# Error-shortcut-laws


fx.experimental.desc-interp.effects.error-shortcut-laws: kernel-checked one-shot lemmas for each `handle_*` on the canonical EffError raise. Each lemma discharges by `H.refl` — ι on EffError.elim fires at the single `error` constructor, then β reduces the onError branch to a bare `H.pair _ _`. RHSes match `extract.PairRaw` emitter output, anchoring per-strategy shortcut soundness at the kernel layer.

## `collectingRaiseLemma`

_Proof of collecting-raise lemma: 3 lams + H.refl. State specialised to `List E`; onError cons-es payload onto the prior list and signals resume via `tt`._

## `collectingRaiseLemmaTy`

_Π-type of collecting-raise lemma: `Π E. Π payload:E. Π s:List E. handle_collecting E (error E payload) s ≡ H.pair (H.cons E payload s) H.tt : Σ (List E) Unit`._

## `resultRaiseLemma`

_Proof of result-raise lemma: 5 lams + H.refl. Always aborts; the Sum E A_inner result channel always carries the inl-injected payload (handler never produces inr)._

## `resultRaiseLemmaTy`

_Π-type of result-raise lemma: `Π E State A_inner. Π payload:E. Π s:State. handle_result E State A_inner (error E payload) s ≡ H.pair s (H.inl E A_inner payload) : Σ State (Sum E A_inner)`._

## `strictRaiseLemma`

_Proof of strict-raise lemma: 4 lams + H.refl.
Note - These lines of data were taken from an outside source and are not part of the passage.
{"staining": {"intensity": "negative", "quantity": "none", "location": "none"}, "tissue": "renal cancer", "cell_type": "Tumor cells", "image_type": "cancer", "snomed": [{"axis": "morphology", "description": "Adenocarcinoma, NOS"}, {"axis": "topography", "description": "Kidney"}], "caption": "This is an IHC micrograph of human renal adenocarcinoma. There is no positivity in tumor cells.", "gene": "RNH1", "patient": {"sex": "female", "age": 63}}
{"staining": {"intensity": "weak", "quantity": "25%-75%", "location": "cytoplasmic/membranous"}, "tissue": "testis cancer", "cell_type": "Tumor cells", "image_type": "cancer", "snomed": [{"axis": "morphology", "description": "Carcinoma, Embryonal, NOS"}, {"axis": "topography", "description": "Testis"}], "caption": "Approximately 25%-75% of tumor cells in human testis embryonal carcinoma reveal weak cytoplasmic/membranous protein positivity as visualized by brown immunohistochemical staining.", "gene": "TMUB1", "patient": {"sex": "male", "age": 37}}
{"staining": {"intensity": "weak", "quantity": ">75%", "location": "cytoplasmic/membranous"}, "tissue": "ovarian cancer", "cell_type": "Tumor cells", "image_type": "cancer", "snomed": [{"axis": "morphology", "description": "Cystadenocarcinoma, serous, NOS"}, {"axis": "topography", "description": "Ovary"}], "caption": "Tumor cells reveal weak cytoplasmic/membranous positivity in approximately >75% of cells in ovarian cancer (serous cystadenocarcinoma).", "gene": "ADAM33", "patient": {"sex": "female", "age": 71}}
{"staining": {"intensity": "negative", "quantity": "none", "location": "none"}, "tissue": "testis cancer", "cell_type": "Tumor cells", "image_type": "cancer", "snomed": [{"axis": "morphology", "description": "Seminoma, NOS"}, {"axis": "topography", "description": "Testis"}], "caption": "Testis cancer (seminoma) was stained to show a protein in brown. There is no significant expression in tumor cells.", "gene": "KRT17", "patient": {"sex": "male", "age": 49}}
EffError has one constructor, so ι on `EffError.elim 0` fires immediately at `error`; β on the onError λs (`H.lam payload. H.lam _s. H.pair _s payload`) yields `H.pair s payload`._

## `strictRaiseLemmaTy`

_Π-type of strict-raise lemma: `Π E State. Π payload:E. Π s:State. handle_strict E State (error E payload) s ≡ H.pair s payload : Σ State E`._